課題 A:
カジキ釣りの文章で、スピニングトローリング専用ロッドを出しているメーカーとして名前が出ているものをすべて挙げること。
課題 B:
カジキ釣りの文章の最後の文に続けて、同じ調子で文章の続きを書くこと。

元の文章:

———

ここ数年でスピニングリールでのマーリントローリングが盛んになってきています。
巨大なカジキにライトタックルの スピニングリールでファイトする爽快感はアングラー魂を揺さぶります。
大型の両軸リールに比べるとはるかに小さくて華奢なスピニングリールですが、近年のドラッグ性能はすばらしく向上し、またPEラインが強度をアップさせてラインキャパを格段に増やし、200kgを超すカジキとの数時間のファイトをも制することができるようになりました。
スモールボート、ライトタックル、スピニングマーリンは、これからのカジキ釣りの一つの流れになるだろうと思います。

大型両軸リールであれ、スピニングリールであれ、カジキのトローリングについては釣り方の基本はまったく同じです。違うのはナイロンではなくPEラインを使うことと、両軸に比べてスピニングリールは巻く力がない点が違うだけです。またスピニングマーリンにおいてはスタンドアップファイトも増えています。

 
■1. スピニングリールとロッド

カジキに使うスピニングリールはステラ30000番、20000番、ソルティガなら7000番8000番のPE5号が500〜600m以上巻けるものを使います。
ロッドはガイドがローラーガイドではなくリングガイドのものを使います。ラインが緩んだ瞬間にローラーガイドの横の隙間にに絡むことがあるからです。スピニングリールは巻く力がないゆえに、またPEラインは伸びがないためにロッドは柔らかめのものが使いやすいとされています。スピニングトローリング専用ロッドは、カーペンター、トップガンフィッシング、インザストリームなど数社から出ていますがマーリン用スピニングロッドならどれでもOKです。硬さやカーボンの癖などを好みで選べばいいです。短めの160cm〜210cm位のマグロロッドやGTロッド、ジギングロッドでも代用できます。7kgの負荷を長時間リフトできるロッドであれば充分ですが、硬いロッドはバラシやすいです。

———

記録データ:
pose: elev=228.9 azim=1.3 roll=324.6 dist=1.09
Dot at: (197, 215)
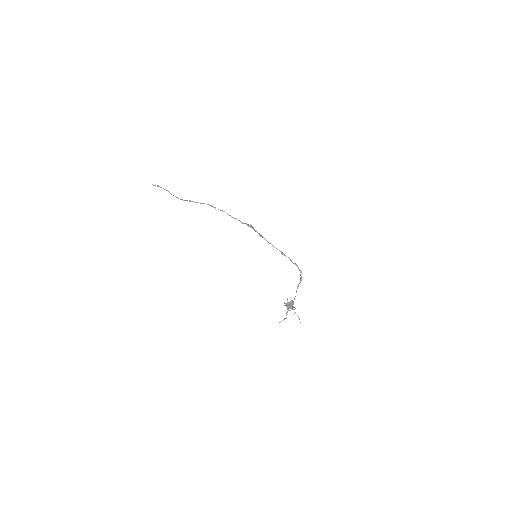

———

回答 A:
カーペンター、トップガンフィッシング、インザストリーム

回答 B:
また、ロッドのトップが柔らかすぎるとルアーを曳くときの負荷で負けてしまうのでトップは柔らかすぎないものを選んでください。

 
■2. PEライン・ダブルライン・ワインドオンリーダー

PEラインは最低5号を500m〜600m以上巻いてください。記録申請が可能なIGFA 80lbクラスの5号がサンラインから出ていますのでこれをおすすめしています。あまり安いものは合わせ切れすることがあるので高くてもいいラインを使ってください。マグロ兼用で考える場合は6号でもいいですが巻けるラインが短くなります。最低でも6号を500m巻けるリールで考えてください。
PEラインの先はビミニツイストで30〜80cmほどのダブルラインを組んで、極細のオールダクロンのワインドオンリーダー3.2mまたは5mを付けて最後の寄せに耐えるようにします。3.2mはIGFAのルールで、3連バードやヒコーキなどのラインティーザーを使うときに使います。それ以外はワインドオンリーダー5mを付け、先端にスナップスイベルを付けます。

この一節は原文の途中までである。